+++ Supplied data +++

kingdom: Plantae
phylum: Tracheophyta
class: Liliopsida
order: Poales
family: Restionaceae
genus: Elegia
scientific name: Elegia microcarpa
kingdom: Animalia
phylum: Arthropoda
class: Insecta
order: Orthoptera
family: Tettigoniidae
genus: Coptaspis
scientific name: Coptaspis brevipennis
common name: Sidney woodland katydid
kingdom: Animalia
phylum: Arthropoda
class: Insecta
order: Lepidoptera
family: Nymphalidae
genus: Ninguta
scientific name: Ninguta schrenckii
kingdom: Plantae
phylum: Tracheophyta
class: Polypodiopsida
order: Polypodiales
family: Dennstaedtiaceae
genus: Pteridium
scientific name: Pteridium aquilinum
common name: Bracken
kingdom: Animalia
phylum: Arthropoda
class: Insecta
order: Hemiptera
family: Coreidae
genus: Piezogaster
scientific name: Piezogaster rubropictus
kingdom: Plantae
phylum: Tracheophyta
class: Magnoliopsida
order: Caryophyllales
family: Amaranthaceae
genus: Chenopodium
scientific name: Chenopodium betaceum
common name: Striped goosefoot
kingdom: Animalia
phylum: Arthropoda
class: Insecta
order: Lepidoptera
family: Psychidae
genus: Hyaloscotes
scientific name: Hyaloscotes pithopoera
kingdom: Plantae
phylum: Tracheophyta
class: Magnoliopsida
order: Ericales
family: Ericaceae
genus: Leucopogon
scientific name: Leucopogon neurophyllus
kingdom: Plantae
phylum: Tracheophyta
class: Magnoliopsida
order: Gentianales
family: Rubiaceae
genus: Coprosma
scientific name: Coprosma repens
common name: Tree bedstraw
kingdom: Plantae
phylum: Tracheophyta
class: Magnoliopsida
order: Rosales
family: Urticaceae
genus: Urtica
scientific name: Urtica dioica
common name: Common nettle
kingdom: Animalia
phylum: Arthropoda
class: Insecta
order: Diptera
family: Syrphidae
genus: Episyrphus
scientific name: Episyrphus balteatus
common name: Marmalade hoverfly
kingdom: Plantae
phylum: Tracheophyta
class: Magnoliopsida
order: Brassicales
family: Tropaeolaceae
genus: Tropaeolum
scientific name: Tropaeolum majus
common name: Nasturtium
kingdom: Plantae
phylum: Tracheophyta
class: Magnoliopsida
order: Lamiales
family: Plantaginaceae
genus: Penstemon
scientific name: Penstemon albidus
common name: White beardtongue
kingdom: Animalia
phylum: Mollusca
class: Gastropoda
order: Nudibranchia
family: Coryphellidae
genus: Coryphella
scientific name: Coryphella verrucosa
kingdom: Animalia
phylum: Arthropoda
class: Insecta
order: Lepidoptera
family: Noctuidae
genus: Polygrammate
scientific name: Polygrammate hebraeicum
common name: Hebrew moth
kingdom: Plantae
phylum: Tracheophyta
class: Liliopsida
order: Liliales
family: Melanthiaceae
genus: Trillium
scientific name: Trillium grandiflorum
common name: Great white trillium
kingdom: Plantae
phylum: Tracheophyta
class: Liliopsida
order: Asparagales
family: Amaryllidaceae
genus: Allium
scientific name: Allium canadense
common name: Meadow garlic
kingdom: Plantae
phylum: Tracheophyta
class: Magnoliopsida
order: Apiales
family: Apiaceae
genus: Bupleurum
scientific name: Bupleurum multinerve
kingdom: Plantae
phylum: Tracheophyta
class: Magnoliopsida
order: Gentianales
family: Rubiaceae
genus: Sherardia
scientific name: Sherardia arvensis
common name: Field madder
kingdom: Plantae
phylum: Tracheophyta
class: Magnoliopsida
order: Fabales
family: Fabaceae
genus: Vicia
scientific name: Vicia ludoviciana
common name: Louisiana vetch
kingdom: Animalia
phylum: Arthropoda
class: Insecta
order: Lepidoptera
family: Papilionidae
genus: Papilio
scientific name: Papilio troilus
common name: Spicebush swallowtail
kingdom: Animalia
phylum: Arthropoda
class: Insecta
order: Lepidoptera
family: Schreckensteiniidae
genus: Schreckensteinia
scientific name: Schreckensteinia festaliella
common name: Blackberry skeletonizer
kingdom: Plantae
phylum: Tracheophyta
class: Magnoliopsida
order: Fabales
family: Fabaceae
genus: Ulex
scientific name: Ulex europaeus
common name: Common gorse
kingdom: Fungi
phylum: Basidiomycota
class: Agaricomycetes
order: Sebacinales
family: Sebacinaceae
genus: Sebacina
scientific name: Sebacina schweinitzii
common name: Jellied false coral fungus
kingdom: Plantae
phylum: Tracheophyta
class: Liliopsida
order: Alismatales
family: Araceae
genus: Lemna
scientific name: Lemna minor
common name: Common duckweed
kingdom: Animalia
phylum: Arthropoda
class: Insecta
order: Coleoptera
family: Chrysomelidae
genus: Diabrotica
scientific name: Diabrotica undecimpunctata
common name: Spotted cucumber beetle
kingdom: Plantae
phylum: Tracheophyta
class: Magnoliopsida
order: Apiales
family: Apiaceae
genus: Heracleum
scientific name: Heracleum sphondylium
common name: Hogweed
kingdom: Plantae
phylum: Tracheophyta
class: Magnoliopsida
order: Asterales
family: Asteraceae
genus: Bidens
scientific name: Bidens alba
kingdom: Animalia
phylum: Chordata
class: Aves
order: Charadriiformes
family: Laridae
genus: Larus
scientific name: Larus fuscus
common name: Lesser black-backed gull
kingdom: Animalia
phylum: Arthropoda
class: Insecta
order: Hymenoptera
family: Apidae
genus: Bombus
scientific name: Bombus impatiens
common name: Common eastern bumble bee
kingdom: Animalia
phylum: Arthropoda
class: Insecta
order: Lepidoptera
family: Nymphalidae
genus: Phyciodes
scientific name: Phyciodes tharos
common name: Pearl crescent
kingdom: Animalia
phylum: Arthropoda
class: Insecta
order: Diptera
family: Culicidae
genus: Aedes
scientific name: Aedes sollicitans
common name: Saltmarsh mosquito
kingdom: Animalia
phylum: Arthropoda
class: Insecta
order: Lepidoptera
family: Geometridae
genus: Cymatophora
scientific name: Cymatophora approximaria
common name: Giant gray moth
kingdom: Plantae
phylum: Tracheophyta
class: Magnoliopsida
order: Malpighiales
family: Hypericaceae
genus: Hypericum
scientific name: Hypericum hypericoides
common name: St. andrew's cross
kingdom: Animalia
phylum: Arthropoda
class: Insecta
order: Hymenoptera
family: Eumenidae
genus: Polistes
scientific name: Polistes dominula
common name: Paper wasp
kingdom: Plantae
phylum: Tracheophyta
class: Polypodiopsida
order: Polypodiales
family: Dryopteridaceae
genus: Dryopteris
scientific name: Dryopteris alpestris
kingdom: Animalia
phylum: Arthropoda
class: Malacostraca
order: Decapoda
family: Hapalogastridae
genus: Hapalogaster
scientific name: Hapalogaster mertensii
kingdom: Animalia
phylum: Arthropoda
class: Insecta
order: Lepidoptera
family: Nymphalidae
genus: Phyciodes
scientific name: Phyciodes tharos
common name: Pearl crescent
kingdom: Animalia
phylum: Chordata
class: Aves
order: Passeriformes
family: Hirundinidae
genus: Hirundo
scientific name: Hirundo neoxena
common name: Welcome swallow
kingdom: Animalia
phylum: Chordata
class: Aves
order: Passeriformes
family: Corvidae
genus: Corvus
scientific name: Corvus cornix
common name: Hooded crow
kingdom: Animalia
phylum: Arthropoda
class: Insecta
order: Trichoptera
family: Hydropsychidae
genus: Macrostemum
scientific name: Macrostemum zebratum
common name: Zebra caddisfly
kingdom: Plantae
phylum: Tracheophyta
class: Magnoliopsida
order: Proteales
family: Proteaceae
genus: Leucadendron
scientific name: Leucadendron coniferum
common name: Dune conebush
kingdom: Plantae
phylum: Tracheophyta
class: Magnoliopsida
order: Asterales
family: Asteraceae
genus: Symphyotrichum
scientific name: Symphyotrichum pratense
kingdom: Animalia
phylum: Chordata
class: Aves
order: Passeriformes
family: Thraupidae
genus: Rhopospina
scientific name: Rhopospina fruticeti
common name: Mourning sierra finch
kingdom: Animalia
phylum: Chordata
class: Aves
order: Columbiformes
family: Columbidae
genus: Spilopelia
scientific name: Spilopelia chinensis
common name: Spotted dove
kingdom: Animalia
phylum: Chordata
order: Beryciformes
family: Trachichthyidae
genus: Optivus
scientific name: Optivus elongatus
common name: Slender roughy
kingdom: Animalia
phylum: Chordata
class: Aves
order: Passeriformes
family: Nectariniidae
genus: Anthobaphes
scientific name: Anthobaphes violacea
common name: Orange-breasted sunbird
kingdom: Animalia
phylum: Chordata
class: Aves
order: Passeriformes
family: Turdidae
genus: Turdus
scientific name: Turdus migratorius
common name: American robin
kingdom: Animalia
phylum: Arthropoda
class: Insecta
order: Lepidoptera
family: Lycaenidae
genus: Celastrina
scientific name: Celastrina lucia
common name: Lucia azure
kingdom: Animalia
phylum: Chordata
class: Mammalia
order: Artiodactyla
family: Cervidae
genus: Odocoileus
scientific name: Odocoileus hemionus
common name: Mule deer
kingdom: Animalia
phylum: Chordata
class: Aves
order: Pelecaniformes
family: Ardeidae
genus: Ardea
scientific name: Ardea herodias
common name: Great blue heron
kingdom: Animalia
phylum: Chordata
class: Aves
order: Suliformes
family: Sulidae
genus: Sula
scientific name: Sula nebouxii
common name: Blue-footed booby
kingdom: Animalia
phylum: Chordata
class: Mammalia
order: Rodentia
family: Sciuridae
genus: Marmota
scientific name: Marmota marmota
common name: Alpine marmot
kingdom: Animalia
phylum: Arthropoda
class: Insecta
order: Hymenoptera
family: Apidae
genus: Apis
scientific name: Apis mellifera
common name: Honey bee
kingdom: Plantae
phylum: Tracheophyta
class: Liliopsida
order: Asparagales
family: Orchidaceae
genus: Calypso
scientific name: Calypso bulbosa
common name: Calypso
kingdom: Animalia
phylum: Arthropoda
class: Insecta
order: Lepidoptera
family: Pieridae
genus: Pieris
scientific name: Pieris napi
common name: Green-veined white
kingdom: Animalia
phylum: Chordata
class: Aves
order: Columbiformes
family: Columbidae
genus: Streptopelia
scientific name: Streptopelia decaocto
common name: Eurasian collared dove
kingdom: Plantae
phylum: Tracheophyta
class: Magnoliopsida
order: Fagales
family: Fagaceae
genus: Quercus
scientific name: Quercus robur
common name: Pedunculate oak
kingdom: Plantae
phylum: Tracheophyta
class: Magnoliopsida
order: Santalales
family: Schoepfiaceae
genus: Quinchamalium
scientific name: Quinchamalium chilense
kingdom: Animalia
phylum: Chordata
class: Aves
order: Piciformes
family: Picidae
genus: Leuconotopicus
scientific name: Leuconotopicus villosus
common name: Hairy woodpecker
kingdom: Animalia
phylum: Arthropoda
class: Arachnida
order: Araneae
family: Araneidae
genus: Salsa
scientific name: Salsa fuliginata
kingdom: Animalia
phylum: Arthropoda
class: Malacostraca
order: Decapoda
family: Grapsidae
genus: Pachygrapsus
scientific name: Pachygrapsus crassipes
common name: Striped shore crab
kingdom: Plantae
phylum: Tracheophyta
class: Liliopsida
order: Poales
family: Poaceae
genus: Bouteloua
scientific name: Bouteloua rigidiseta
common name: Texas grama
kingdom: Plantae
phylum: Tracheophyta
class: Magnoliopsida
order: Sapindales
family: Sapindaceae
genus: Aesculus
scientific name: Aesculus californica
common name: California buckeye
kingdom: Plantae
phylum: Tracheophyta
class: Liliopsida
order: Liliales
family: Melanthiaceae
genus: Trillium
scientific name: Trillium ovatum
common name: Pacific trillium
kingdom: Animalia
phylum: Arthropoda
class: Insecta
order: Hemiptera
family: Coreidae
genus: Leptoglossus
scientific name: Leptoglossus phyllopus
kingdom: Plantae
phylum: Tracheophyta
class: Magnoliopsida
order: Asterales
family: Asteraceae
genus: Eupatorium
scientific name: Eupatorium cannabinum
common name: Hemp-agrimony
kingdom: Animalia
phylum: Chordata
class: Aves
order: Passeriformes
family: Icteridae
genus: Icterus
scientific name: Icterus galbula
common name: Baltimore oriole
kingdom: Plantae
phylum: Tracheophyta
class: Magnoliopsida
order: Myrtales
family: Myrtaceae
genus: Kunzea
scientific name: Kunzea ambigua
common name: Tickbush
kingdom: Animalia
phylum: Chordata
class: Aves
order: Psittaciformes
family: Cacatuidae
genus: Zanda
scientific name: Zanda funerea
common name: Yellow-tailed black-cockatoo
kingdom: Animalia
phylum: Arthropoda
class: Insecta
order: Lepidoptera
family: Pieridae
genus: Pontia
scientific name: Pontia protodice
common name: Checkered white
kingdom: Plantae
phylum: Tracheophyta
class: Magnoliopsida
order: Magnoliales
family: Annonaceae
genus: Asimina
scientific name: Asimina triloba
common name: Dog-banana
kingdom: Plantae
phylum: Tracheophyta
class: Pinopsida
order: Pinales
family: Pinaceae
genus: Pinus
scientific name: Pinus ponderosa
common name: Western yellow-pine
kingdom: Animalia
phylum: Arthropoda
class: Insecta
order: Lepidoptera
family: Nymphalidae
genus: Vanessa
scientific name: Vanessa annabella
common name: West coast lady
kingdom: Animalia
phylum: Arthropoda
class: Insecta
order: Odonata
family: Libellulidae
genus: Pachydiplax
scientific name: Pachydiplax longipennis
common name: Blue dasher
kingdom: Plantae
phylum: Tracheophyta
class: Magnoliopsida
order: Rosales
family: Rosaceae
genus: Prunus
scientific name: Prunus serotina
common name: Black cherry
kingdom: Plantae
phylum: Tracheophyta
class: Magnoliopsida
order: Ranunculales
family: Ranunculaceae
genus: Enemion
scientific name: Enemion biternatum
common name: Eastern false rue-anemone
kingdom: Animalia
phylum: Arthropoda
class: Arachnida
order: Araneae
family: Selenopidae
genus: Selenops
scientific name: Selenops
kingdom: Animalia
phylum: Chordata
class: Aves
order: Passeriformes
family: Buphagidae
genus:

+++

● **Exercise task**
Reproduce the lines of the items above without any change, everything from the line containing "scientific name: Leucopogon neurophyllus" down to the line containing "genus: Urtica", both of those lines included.

● **Worked solution**
scientific name: Leucopogon neurophyllus
kingdom: Plantae
phylum: Tracheophyta
class: Magnoliopsida
order: Gentianales
family: Rubiaceae
genus: Coprosma
scientific name: Coprosma repens
common name: Tree bedstraw
kingdom: Plantae
phylum: Tracheophyta
class: Magnoliopsida
order: Rosales
family: Urticaceae
genus: Urtica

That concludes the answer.